If you can see the HD80 in action in the store take a DVD with you to test. What you want is a scene where a white or light object, like a hand passing over a dark area or background. The movement is swift but not fast an not slow either. Light on dark background highlights the effect. Oh and take the family, you might find the kids spot it. 

You need to watch for atleast half an hour or the whole movie. Use one with lots of movement like a action movie.
If anyone suffers sore eyes, slight headache, a bit green around the gills or off effects, they may not directly see it but the brain is seeing it and it can have odd effects on you. A bit like sea sickness or motion sickness. 

Don't let this put you off, only a small number get that effect, mostly the ones it effects get sore eyes.
I know of ppl that don't see or feel anything.

Oh if the store is really reasonable, ask them if you can return it within a time period if you have ill effects.


----------



## Hakka (Sep 10, 2006)

I have an Infocus X1 DLP, I saw rainbows for about the first week. It was my first projector and my eyes were darting all over the screen. If I quickly turn my head while watching I can see them.

Hakka


----------



## mechman (Feb 8, 2007)

One thing to keep in mind is that Hakka's projector is a 2002 model.
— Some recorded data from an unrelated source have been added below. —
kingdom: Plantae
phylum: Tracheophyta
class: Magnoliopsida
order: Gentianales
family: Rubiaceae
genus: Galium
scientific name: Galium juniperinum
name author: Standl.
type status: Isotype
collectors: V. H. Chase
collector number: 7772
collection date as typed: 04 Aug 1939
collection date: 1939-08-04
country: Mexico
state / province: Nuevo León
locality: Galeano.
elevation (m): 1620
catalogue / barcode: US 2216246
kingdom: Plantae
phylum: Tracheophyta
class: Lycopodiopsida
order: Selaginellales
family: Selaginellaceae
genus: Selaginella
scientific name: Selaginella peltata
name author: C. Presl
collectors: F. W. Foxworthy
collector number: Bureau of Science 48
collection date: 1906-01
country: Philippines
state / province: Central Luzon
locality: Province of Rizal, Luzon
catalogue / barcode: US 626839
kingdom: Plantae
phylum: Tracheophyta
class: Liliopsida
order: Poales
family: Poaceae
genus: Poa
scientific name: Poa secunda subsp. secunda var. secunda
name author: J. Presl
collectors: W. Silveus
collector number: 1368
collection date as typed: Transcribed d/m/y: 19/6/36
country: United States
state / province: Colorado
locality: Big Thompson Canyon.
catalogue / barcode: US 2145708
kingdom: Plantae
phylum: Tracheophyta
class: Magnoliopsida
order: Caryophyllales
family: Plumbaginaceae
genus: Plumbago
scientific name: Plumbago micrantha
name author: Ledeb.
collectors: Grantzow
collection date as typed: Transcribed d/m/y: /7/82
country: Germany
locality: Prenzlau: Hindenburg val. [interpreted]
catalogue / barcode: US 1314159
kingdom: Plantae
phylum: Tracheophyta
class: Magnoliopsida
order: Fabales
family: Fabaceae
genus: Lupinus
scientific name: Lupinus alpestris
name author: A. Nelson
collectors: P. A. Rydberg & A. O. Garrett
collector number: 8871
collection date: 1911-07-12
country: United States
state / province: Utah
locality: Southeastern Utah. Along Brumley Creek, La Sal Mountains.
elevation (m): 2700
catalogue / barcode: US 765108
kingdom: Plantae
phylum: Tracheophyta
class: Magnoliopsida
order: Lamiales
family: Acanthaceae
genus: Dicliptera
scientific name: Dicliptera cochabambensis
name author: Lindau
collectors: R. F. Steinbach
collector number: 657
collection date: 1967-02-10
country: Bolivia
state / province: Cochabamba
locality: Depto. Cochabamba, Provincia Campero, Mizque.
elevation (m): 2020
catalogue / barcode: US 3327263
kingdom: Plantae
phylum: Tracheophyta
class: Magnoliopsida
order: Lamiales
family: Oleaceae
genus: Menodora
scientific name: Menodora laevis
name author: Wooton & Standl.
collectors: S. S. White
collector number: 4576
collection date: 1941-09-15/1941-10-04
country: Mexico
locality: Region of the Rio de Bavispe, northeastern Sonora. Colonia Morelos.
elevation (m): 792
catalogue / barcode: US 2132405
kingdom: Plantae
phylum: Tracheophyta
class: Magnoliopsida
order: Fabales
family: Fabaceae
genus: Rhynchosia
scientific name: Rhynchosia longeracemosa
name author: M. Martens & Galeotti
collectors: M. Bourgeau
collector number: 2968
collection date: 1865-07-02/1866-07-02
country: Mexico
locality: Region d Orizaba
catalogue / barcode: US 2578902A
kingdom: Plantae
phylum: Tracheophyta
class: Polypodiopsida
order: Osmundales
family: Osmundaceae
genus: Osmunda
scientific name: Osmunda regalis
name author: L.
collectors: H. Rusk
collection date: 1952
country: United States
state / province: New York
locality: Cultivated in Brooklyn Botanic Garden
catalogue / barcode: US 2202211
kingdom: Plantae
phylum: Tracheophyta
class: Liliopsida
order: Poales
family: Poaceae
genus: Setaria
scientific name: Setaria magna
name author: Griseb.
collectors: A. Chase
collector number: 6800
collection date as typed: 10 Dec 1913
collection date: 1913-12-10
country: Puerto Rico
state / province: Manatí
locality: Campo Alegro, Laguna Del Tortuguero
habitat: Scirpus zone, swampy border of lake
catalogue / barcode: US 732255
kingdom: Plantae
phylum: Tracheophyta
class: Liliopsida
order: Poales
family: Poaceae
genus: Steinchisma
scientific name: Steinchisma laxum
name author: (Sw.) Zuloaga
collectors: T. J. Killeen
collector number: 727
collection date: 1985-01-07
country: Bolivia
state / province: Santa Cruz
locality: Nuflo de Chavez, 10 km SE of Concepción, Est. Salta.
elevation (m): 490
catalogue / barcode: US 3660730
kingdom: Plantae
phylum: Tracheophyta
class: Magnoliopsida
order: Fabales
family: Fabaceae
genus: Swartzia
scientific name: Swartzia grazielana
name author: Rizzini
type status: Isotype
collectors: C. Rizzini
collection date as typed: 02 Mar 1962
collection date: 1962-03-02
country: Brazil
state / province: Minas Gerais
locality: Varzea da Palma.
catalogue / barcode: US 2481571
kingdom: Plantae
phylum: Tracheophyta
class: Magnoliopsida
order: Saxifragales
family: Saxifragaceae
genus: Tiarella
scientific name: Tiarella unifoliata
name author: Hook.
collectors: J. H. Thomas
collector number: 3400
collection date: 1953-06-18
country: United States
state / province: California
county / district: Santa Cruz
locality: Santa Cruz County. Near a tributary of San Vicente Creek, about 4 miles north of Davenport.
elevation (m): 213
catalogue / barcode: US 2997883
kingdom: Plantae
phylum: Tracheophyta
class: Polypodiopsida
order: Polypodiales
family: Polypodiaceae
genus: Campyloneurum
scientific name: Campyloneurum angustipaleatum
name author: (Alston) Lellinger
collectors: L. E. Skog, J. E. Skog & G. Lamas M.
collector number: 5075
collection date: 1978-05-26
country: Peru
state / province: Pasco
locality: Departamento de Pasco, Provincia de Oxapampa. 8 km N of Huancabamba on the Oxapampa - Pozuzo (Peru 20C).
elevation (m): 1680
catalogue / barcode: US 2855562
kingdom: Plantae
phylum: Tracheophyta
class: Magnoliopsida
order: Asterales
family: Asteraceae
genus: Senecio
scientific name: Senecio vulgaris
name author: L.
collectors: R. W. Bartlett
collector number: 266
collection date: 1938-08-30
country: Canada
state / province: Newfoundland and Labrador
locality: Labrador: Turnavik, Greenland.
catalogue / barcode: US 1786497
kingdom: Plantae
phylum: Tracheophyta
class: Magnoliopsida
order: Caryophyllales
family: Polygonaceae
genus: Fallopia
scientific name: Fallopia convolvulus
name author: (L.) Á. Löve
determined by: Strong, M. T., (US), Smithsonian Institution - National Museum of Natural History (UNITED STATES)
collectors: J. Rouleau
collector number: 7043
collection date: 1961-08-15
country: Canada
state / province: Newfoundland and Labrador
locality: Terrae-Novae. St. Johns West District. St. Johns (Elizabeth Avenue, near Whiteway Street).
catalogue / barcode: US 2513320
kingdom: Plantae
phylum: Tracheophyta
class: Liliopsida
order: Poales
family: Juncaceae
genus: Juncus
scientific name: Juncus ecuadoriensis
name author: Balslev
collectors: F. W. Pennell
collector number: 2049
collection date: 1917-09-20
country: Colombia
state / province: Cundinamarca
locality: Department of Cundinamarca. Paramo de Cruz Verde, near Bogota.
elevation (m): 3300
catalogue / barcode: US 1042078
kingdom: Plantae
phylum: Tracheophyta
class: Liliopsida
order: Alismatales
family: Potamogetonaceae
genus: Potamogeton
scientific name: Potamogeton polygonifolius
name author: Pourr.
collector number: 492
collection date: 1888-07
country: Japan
They've made great strides in reducing to virtually eliminating RBE since. I would think that the HD80, with a 6X wheel, would not suffer from RBE at all. 
<edit> By comparison, Hakka's X1 is a 2X wheel and my Mitsubishi HC3000 is a 4X wheel - no RBE from my HC3000.


mech


----------



## lcaillo (May 2, 2006)

While recent DLPs seem to have less obvious RBE, my experience is that the problem is more a matter of the sensitivity of the viewer. Those who are bothered by it find that newer models are still a problem. Most people never notice it. Some can see it when they look for it. It is relatively rare to find someone who is so sensitive to it that they cannot enjoy watching a DLP, but those folks generaly do not find newer models to be much less bothersome. 

The important point is that if you are uncompfortable watching DLP because of RBE, just get a different technology.


----------



## <^..^>Smokey Joe (Jun 29, 2007)

Thats the point I was trying to make, if one is sensitive to flicker you will still be effected by the technology. It is a function of it's design.
Those sensitive will see the trails or rainbows.

LCD still flicker, it is a function of frame rate.
The difference is that LCDs flicker as one, Red,Green and Blue together.


----------



## owlfan12000 (Jul 2, 2007)

I was afraid that would be the response. I would like to buy a projector from an online store and I really hate to waste the time of a local retailer if I have no intention of shopping there. I may just end up with the Epson Powerlite Home Cinema 1080p. Less risk in that choice.


----------



## <^..^>Smokey Joe (Jun 29, 2007)

Don't lose heart just yet, you may find someone near you who has a DLP type projector and is willing to demo it for you. Usually find most buffs will never turn down chance to show off their big screen:yes:

Put out a feeler, if no one here, maybe AVSforum, try asking at your local store if anyone has bought a DLP.

Thats what I did, I contacted a local to see a projector in action in a home. Only few shops bother to give projectors a chance with controlled lighting.

Projectors are like open fires, give you a warm fuzzy feeling everytime you fire it up.


----------



## owlfan12000 (Jul 2, 2007)

Thanks Joe. I just posted a thread in the General Discussion area to see if anyone nearby had any DLP projectors or Berkline seats I could look at.


----------



## Guest (Oct 26, 2007)

I am also interested in buying hte optoma hd80 but no stores around me have them to demo  I currently have a sony 60" xbr1 so I dunno if I would see rainbows with dlp.


----------



## thxgoon (Feb 23, 2007)

An easy rainbow test is to watch the credits at the end of a movie and move your eyes back and forth across the screen quickly. To me this is the easiest way to see them and a worst case senario (lots of white edges on a black background).


----------



## gsmollin (Apr 25, 2006)

If you can't demo it, and even if you can, be sure your dealer has a satisfaction guarantee. If your wife reports a headache after the movie, you won't want to keep the projector.


----------